School of Science, Engineering and Information Technology

Deterministic Algorithms for Large-Scale Computation and Multi-Level Optimization

Project Title:

Deterministic Algorithms for Large-Scale Computation and Multi-Level Optimization


David Yang Gao, Alex Rubinov Professor of Mathematics, Federation University

Tudor Ratiu, Honorary Professor, Shanghai Jiao Tong University

Ron G. Chen, Honorary Professor, City University, Hong Kong

Shu-Cherng Fang, Honorary Professor, North Carolina State University, USA

Eldar Hajilarov, Lecturer

Ning Ruan, Senior Research Fellow

Vittorio Latorre, Research Fellow

Contact person and email address:

David Yang Gao,

A brief description of the project:

Continuously supported by multi-million dollar grants from US Air Force Office for Scientific Research (AFOSR) over the past 10 years, our goal is to conduct a unique pioneering research in the multidisciplinary fields of

  • nonconvex science;
  • large-scale computational mathematics;
  • industrial and systems engineering.

The nonconvexity is essential in natural phenomena. It is the main reason that leads to chaos in complex dynamics, phase transitions in material science, bifurcation in nonlinear systems, fundamental difficulties in game theory and decision-making, as well as many NP-hard problems in global optimization and computer science.
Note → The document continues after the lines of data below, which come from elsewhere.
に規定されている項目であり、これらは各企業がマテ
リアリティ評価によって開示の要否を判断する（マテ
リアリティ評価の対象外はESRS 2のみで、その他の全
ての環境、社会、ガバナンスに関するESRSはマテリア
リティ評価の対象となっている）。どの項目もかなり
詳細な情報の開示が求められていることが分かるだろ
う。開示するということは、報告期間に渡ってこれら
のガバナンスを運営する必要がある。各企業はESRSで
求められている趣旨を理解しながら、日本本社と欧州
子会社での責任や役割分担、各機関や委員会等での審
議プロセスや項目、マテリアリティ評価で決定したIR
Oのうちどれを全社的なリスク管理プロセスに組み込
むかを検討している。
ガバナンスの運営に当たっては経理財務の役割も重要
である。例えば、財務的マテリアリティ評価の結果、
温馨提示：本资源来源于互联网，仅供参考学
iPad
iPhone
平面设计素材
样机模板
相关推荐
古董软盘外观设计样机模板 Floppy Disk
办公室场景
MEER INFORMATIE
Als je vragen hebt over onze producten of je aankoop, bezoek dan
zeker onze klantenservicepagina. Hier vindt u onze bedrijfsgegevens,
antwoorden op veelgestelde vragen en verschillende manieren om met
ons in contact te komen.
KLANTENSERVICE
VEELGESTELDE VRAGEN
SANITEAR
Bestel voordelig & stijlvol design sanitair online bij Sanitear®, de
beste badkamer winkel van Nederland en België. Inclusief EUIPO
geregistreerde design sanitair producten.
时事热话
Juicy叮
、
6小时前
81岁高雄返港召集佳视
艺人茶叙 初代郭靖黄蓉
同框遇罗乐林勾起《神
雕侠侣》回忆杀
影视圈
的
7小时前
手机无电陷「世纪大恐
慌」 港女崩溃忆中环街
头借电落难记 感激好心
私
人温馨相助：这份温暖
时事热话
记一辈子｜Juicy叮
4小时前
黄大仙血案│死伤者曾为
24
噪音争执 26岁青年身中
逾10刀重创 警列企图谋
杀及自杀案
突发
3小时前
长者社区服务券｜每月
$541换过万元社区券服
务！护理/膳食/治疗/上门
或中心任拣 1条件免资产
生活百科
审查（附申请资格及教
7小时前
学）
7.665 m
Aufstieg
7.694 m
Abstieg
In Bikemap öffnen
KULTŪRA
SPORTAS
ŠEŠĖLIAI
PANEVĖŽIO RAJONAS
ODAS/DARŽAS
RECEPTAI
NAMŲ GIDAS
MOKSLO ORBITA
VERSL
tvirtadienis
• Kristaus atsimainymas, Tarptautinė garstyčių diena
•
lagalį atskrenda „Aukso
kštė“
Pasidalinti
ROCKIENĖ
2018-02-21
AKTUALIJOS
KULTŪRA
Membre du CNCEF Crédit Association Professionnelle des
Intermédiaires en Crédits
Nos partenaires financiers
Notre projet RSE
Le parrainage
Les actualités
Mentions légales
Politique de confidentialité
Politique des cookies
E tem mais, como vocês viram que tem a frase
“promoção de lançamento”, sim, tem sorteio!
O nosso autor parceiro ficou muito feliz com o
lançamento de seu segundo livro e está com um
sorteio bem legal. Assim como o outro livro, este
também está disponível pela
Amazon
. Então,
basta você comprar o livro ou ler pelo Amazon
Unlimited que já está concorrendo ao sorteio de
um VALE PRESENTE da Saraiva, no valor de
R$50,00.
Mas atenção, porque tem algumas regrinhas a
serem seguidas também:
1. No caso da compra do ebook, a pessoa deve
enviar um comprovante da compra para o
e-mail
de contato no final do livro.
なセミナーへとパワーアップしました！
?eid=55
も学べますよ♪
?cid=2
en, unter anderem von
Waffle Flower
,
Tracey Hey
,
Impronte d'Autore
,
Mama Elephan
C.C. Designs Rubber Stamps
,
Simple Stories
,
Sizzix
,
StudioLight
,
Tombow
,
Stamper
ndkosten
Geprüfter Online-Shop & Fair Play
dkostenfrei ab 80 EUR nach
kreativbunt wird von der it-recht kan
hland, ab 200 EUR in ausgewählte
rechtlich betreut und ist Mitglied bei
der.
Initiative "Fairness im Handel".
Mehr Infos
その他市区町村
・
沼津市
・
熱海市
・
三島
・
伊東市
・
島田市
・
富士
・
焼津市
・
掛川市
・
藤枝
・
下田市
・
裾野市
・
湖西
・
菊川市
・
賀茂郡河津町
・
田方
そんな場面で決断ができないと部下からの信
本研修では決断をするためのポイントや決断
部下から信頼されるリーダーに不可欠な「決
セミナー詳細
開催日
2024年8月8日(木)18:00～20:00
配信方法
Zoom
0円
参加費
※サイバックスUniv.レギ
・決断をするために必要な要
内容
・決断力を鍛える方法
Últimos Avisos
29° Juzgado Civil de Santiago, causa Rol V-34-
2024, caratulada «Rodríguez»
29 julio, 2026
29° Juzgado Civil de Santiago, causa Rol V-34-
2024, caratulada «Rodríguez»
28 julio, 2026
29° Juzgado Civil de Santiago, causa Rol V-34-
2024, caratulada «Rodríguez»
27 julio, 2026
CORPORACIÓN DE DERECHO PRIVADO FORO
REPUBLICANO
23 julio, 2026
Composed by the pioneering researchers and world well-known scholars in applied mathematicians, computer science, and systems engineering, our group has developed internationally recognized research in nonconvex science with successfully applications in multidisciplinary fields of applied mathematics, engineering mechanics, operations research, global optimization, decision and computer science.  We are continuously providing breakthrough theories, methods, and computational techniques for young people to conduct cutting-edge research projects in multidisciplinary fields of applied mathematics and engineering sciences.

Research Project

Deterministic Algorithms for Large-Scale Computation and Multi-Level Optimization

In multi-scale complex systems and computer science, many challenging nonlinear equilibrium equations can be reformulated as certain nonconvex/discrete optimization problems via either variational principles or the least squares method. Conventional numerical analysis and direct approaches can’t solve these problems deterministically due to the lack of global optimality condition. The well-known deterministic methods can’t solve nonconvex/discrete minimization problems in polynomial time. Therefore, most nonconvex minimization problems are considered as NP-hard in global optimization and computer sciences. Unfortunately, this fundamental difficulty is not fully recognized in computational mathematics/mechanics due to the significant gap between these fields.

The main goal of this project is to develop deterministic method and polynomial-time algorithms for solving challenging nonconvex and discrete problems in multidisciplinary fields of computational mathematics and mechanics with real-world applications, particularly in topology design of large-scale complex networks and large deformed structures, etc.